Kitabında sağlıklı işleyiş için önce insan ve ekosistem diyen yöneticilere de vurgu yapan Kıran, “Çağımızda büyük bir ekosistem ihlali görüyoruz. Ekosistemi ihmal ettiğimiz verdi ğimiz tüm çabalar boşa gidecek. Ekosistem kötü olduğunda ne kadar verimli olmaya çalışırsak çalışalım yaptıklarımız olumlu sonuç getirmeyecek. O bakımdan kalite çalışmalarının bir boyutu da ekosisteme zarar vermemek. Bunu iyileştirmek için bir yaklaşım getirdim: Kalite ve süreç yönetiminde muhatabımız müşterilerimizdir. Müşteriler ya satın alma faaliyetini durdururlar ya şikâyet mekanizması çalıştırırlar. Ama ne yazık ki ekosistemin böyle bir faaliyet yapma gücü yok. Bize yağmur, fırtına ve küresel ısınma gidi durumlarda geri bildirimlerde bulunuyor fakat doğrudan bir geri bildirim vermediği için biz doğayı kirletmeye devam ediyoruz. Bu nedenle kaliteye verdiğimiz önem kadar ekosisteme de öncelik vermemiz gerekiyor. Sürdürülebilir enerji kaynaklarına yönelmek ya da doğaya verdiğimiz olumsuz çıktıları en aza indirecek taktikler geliştirmeliyiz” diyerek daha sağlıklı sonuçlar için sürdürülebilirliğin önemine vurgu yapıyor.

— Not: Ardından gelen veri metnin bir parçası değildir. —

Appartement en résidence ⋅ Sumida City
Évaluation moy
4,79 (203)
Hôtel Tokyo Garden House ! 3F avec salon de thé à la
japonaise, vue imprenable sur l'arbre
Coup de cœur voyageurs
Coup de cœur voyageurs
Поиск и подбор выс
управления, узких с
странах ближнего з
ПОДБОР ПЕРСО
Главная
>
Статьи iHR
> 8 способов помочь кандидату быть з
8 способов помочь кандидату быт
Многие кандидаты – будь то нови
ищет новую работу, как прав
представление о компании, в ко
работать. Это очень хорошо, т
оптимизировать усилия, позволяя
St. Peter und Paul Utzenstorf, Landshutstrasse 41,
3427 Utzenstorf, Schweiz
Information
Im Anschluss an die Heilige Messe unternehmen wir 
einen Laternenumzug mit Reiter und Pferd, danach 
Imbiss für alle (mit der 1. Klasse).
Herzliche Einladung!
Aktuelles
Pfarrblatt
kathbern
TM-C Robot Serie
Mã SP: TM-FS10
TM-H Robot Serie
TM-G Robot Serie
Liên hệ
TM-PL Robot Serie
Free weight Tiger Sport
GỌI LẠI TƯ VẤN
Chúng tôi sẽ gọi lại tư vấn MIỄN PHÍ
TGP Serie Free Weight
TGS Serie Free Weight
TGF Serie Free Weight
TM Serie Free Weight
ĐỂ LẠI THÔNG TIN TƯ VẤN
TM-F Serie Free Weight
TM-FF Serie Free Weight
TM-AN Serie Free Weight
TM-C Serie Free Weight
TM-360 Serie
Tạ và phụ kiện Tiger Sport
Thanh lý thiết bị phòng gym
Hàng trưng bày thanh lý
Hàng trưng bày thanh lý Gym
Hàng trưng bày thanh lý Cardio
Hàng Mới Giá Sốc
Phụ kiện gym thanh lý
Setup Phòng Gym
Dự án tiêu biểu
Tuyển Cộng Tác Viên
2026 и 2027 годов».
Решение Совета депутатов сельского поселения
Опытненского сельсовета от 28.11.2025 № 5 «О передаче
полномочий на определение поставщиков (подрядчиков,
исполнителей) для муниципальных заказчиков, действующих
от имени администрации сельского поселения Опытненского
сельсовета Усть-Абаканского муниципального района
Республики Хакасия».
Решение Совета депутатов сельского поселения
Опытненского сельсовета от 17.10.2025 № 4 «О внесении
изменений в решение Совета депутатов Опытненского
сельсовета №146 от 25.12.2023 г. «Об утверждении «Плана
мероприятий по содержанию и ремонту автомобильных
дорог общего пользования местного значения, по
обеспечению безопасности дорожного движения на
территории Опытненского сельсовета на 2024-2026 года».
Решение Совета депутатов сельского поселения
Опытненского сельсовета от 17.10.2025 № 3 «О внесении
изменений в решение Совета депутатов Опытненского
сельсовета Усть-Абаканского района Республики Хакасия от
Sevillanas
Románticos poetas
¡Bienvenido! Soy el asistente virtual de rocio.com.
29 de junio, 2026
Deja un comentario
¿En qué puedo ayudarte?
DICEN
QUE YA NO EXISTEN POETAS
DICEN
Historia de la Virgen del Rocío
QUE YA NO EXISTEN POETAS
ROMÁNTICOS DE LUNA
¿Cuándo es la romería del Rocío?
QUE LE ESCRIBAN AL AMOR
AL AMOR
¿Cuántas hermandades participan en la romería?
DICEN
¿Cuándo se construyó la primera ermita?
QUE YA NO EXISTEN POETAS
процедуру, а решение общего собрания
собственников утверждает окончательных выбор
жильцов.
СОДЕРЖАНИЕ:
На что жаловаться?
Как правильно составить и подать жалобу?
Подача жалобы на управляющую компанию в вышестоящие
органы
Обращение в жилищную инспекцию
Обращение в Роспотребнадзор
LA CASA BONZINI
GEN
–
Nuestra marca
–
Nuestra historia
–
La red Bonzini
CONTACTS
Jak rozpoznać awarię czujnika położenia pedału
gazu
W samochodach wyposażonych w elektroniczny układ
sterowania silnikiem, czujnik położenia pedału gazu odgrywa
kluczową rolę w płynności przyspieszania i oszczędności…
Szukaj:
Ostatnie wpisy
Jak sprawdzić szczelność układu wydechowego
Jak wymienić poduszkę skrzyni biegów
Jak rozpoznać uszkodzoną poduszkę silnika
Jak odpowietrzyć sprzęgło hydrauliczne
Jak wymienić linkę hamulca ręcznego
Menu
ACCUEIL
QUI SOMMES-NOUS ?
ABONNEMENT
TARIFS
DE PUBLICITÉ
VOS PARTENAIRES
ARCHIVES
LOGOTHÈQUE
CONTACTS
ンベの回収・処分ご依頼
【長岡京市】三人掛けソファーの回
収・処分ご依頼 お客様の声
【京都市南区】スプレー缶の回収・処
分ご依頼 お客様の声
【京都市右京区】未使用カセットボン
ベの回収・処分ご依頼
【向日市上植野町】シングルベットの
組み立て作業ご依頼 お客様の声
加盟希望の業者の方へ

Dünyada en ilginç oranlardan biri de 80/20 kuralı olabilir. Bu kural, ilk önce ekonomide gözlemlenmiş. İtalyan matematikçi Vilfredo Pareto, İtalya’nın topraklarının yüzde 80’inin, nüfusun yüzde 20’sine ait olduğunu keşfetmiş. Daha sonra bu oranın başka konularda da ortaya çıktığını fark edince hemen adını koymuş: Pareto ilkesi. Hemen her yerde “öngörülebilir bir dengesizlik” olduğunu ifade eden ve gelir adaletsizliği şeklinde tanımladığımız bu oran halen geçerli. Sonuç olarak kuralın basitçe tanımı şu olabilir: “Sonuçların büyük bir kısmından nedenlerin küçük bir kısmı sorumludur.”